Sunday, October 12, 2014
I’ve had at least three spontaneous experiences which may or may not have been “past life” memories. I’ve written about them on this blog. So every once in a while I pick up a book about the subject and try to tackle it again. Right now I’m reading “Beyond the Ashes” which is an accounting (in part) about people, mostly non-Jewish, who have had unexplainable memories of the Holocaust. Not the kind of things everyone knows about from books and movies, but very specific and verifiable experiences which are hard to explain. I myself had one that scared the pants off of me but sealed it away for years before I talked about it.
At any rate, I bring it up because I have been tackling the idea that we keep incarnating the same kind of problems over and over again (especially if we don’t resolve them).

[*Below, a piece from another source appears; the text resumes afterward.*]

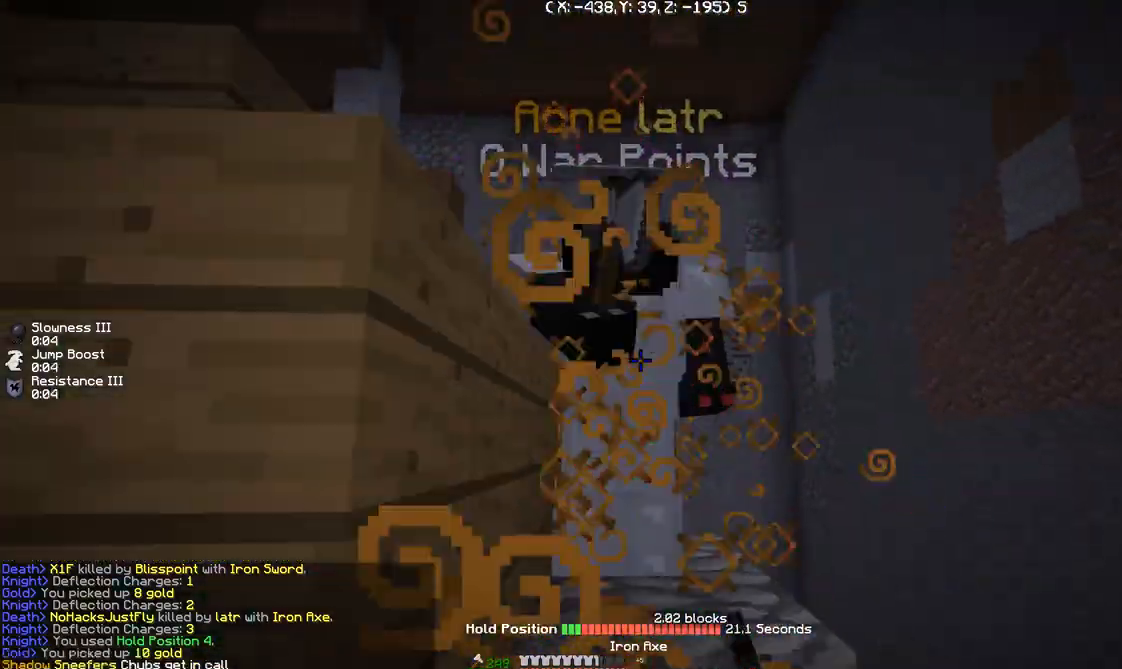
{"keys": ["w"], "events": [[200, "s", "up"], [267, "w", "down"]]}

One thought about the Holocaust reincarnates is that they came back too soon (a therapist told me that years ago and it felt accurate), before the soul had a chance to let go of what they just went through in their most recent life; especially because the life was one of such horrific challenge. The world today ALMOST pales the Holocaust; and what was done to people (not just Jews; Gypsy’s, homosexuals, etc.) in the way of torture is beyond imagining.

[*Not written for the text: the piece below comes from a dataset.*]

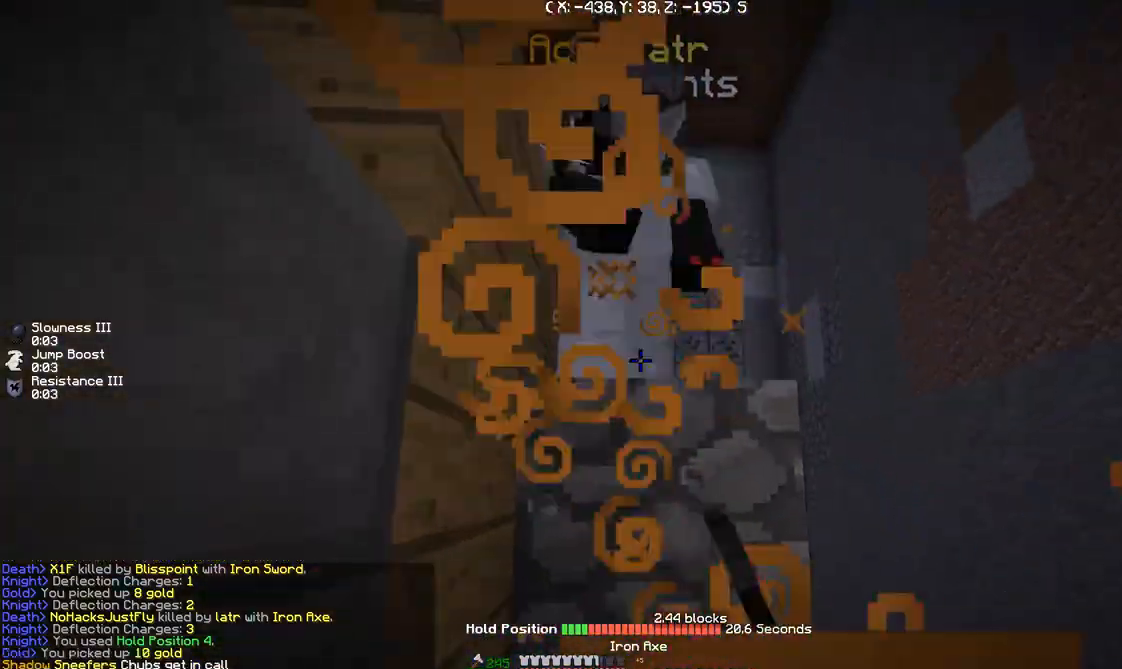
{"keys": ["d", "w"], "events": [[367, "d", "down"]]}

So I’m thinking, if I was in fact killed in the Holocaust, I sure feel like I came back way,, way too fast (which is discussed in the book) and that that might account (in part) for my anger of being here now and my dread of possibly having to come back again after my death this time, And then there’s the fear of how much longer I end up living in pain and fear of how bad it’s going to get before I’m done. Whew. Take a pill, right? And what if I can’t hack it anymore? Will I be punished and forced to do a do over?

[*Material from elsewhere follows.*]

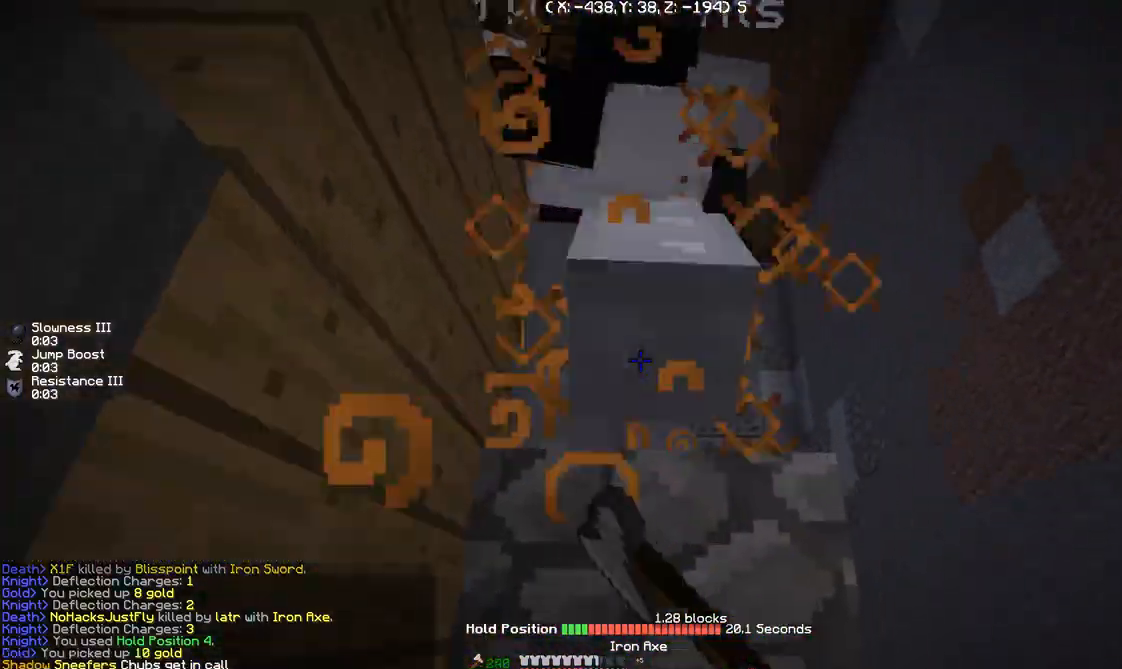
{"keys": ["s"], "events": [[100, "d", "up"], [167, "w", "up"], [267, "s", "down"]]}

Anyway, I started to think I brought NF (or my soul chose it) in with me because I haven’t reconciled all the pain and torture I endured. Crazy? Maybe. But we don’t know what we don’t know; we just cling to our ideology because we are so desperate to make sense of the senseless. I have a lot of time to ponder these questions. They aren’t meant to be morose. I just like to untangle the knots in life’s tapestry. It helps.